By Swann Collins, investor, writer and consultant in international affairs – Eurasia Business News, October 27, 2022
The European Central Bank (ECB) raised the key interest rate by 75 basis points to 2% per annum. This is the third rate hike announced by the Frankfurt institution since July.
Last time, the key rate was increased by 75 points on September 8.
“The Governing Council of the ECB has decided and expects a further increase in interest rates to ensure the timely return of inflation to the medium-term target level of 2%,” announced the central bank on its website.
The base interest rate has been increased to 2%, the deposit rate is now 1.50%, and the ECB’s short-term loans are 2.25%, a level it had not reached since 2009.
The regulator notes that inflation remains too high and will remain above the target for a long period.
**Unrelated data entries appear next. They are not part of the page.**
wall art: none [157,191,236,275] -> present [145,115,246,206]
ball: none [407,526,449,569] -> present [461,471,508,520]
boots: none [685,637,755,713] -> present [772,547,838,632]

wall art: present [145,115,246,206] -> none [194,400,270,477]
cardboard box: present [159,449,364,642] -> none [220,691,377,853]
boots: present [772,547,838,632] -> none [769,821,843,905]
In September, annual inflation in the eurozone hit 9.9%, a record, after 9.1% in August.
Christine Lagarde indicated that this increase will be followed by others. The objective: to increase the cost of borrowing to curb demand. After ending eleven years of accommodative monetary policies, the Frankfurt-based monetary institution is determined to follow its “normalization path“.
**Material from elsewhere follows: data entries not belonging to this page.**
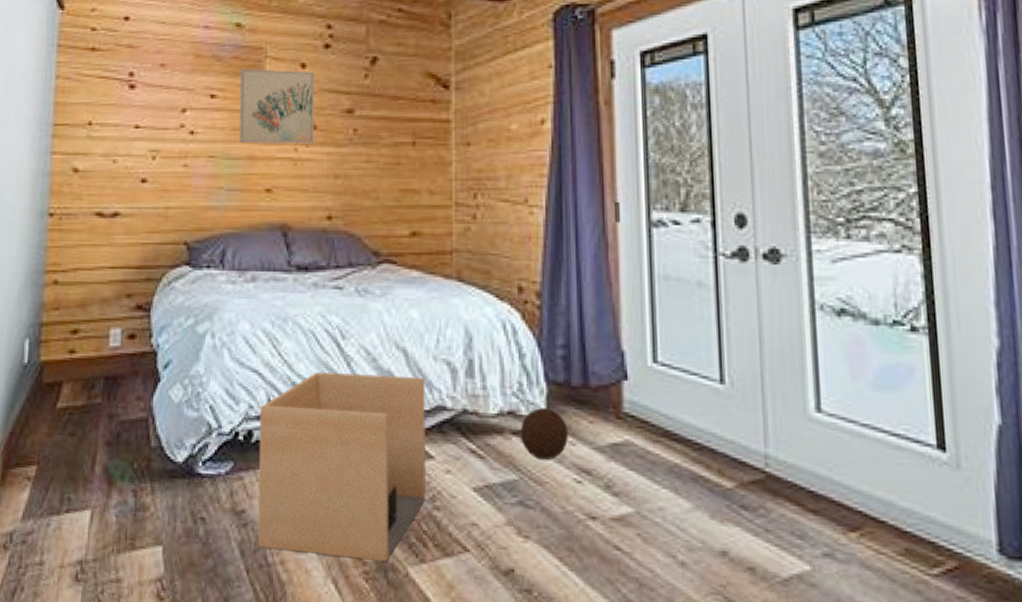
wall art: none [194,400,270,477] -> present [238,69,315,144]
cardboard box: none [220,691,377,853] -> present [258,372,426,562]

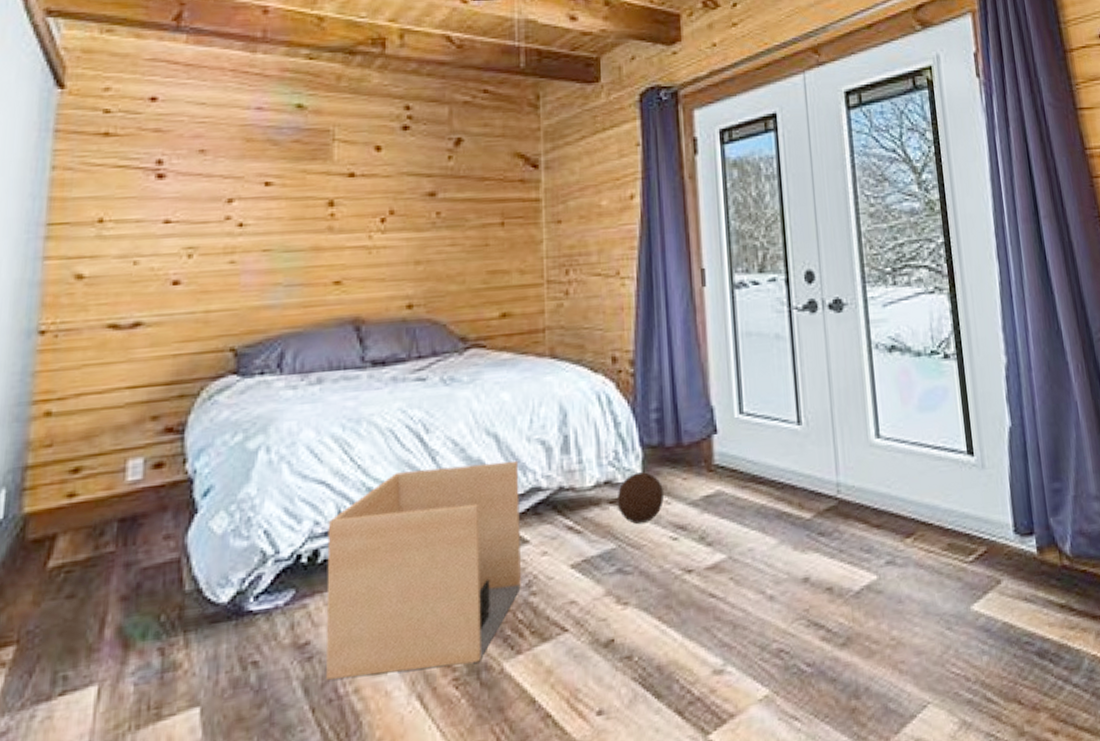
wall art: present [238,69,315,144] -> none [300,153,392,234]

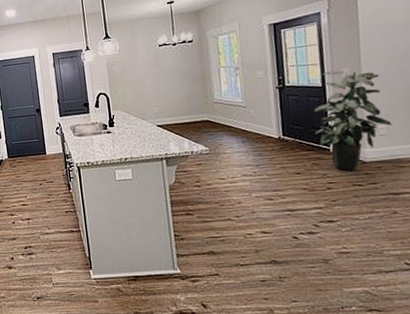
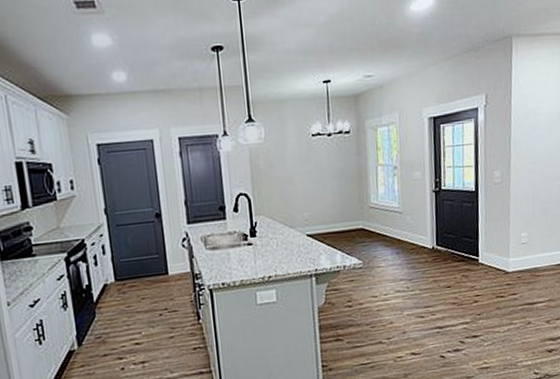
indoor plant: present [313,70,392,171] -> none [466,173,533,283]

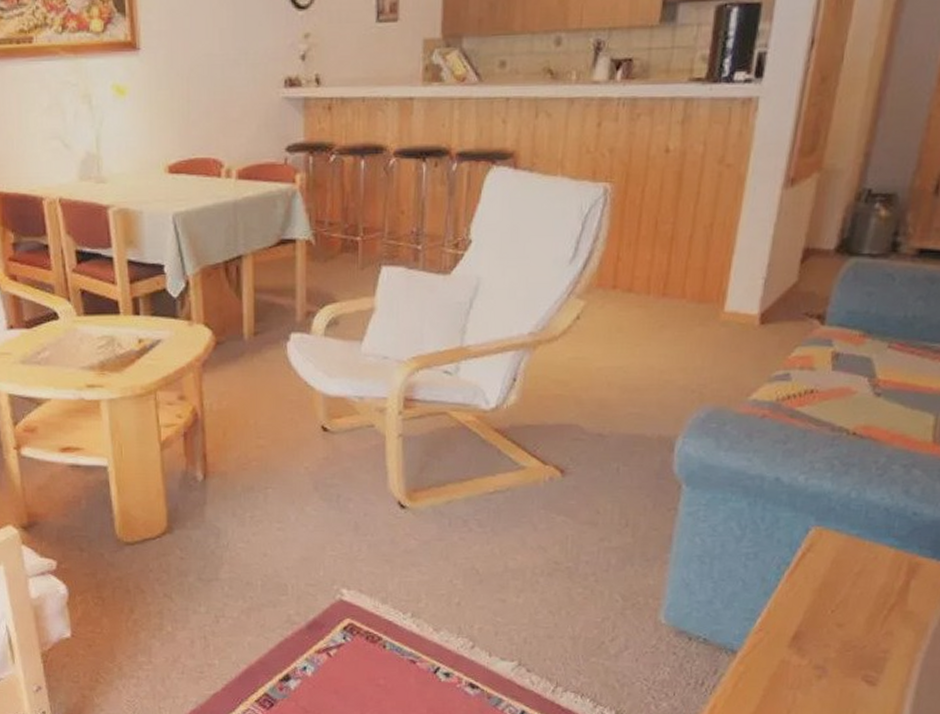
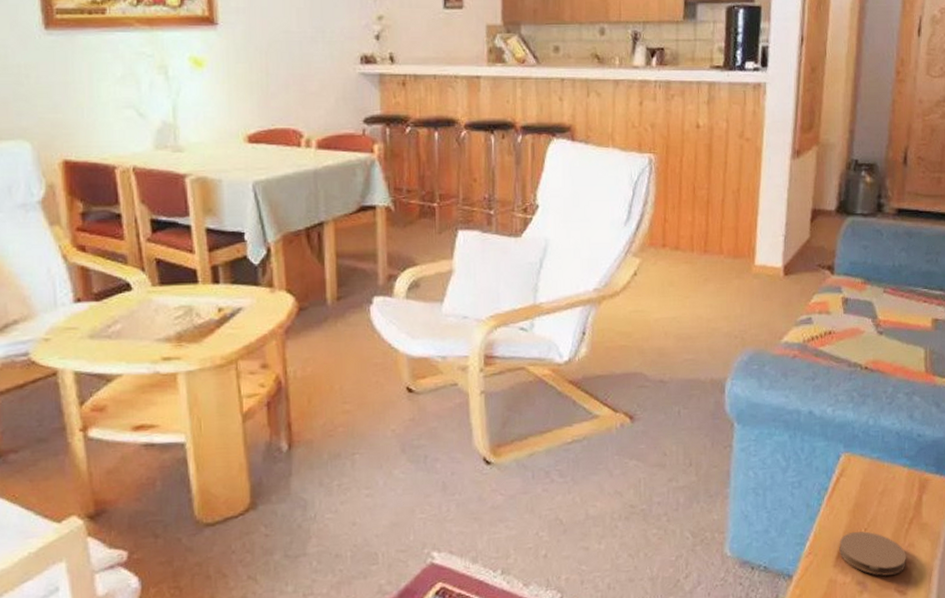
coaster: none [797,612,882,664] -> present [839,531,906,577]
The European Central Bank has also decided to tighten conditions on the latest wave of giant loans to banks at advantageous rates, which are no longer in line with the phase of high inflation.
“Given the unexpected and exceptional acceleration of inflation,” the lending facility called TLTRO must be “recalibrated,” according to an ECB statement. Given the rise in key rates, these loans now offer attractive gains on banks’ excess liquidity. The rate applied to these loans will therefore be adjusted and banks will be able to repay them on early dates.
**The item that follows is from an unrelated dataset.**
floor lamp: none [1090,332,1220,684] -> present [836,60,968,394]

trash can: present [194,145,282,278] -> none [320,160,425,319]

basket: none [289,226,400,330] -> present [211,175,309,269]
On September 8, the European Central Bank for the first time raised the base rate by 75 points – up to 1.25% per annum. On July 21, the ECB raised the rate by 50 basis points to 0.5% for the first time since 2011. The regulator then explained that the change in the rate is associated with a reassessment of inflation risks.
On September 28, Christine Lagarde, the Chairman of the European Central Bank (ECB) said that the institution must continue to raise interest rates to stem inflation, even if it results in slowing growth.
“We need to bring inflation down to 2% in the medium term and we will do what we have to do, which is to continue to raise interest rates in the next meetings,” she told a conference in Frankfurt. “If we didn’t meet (our mandate), it would penalize the economy even more.”
On March 30, Christine Lagarde said “We know that we are going to see higher inflation this year, there is no doubt about that,”, during a conference organized by the central bank of Cyprus.
A falling euro currency, amid high inflation, a coming recession, a bear market in stock exchanges and the recent victory of national-convervative parties in Italy, could provoke the end of the euro zone in 2023.
Read also : How to invest in gold
Europe is in a very difficult situation now. With raising interest rates, the cost of debt will increase, putting more pressure on workers and small and medium companies. The housing market can be the first to plunge in coming months in the euro zone.
Gold prices were navigating between $ 1,654 and $ 1,670 per troy ounce today, gaining near 2.12% over the past 30 days. Silver prices were negotiated between $ 19.27 and $ 19.75 per ounce today.
The exchange rate of euro/dollar is today : 1 euro for 1 dollar.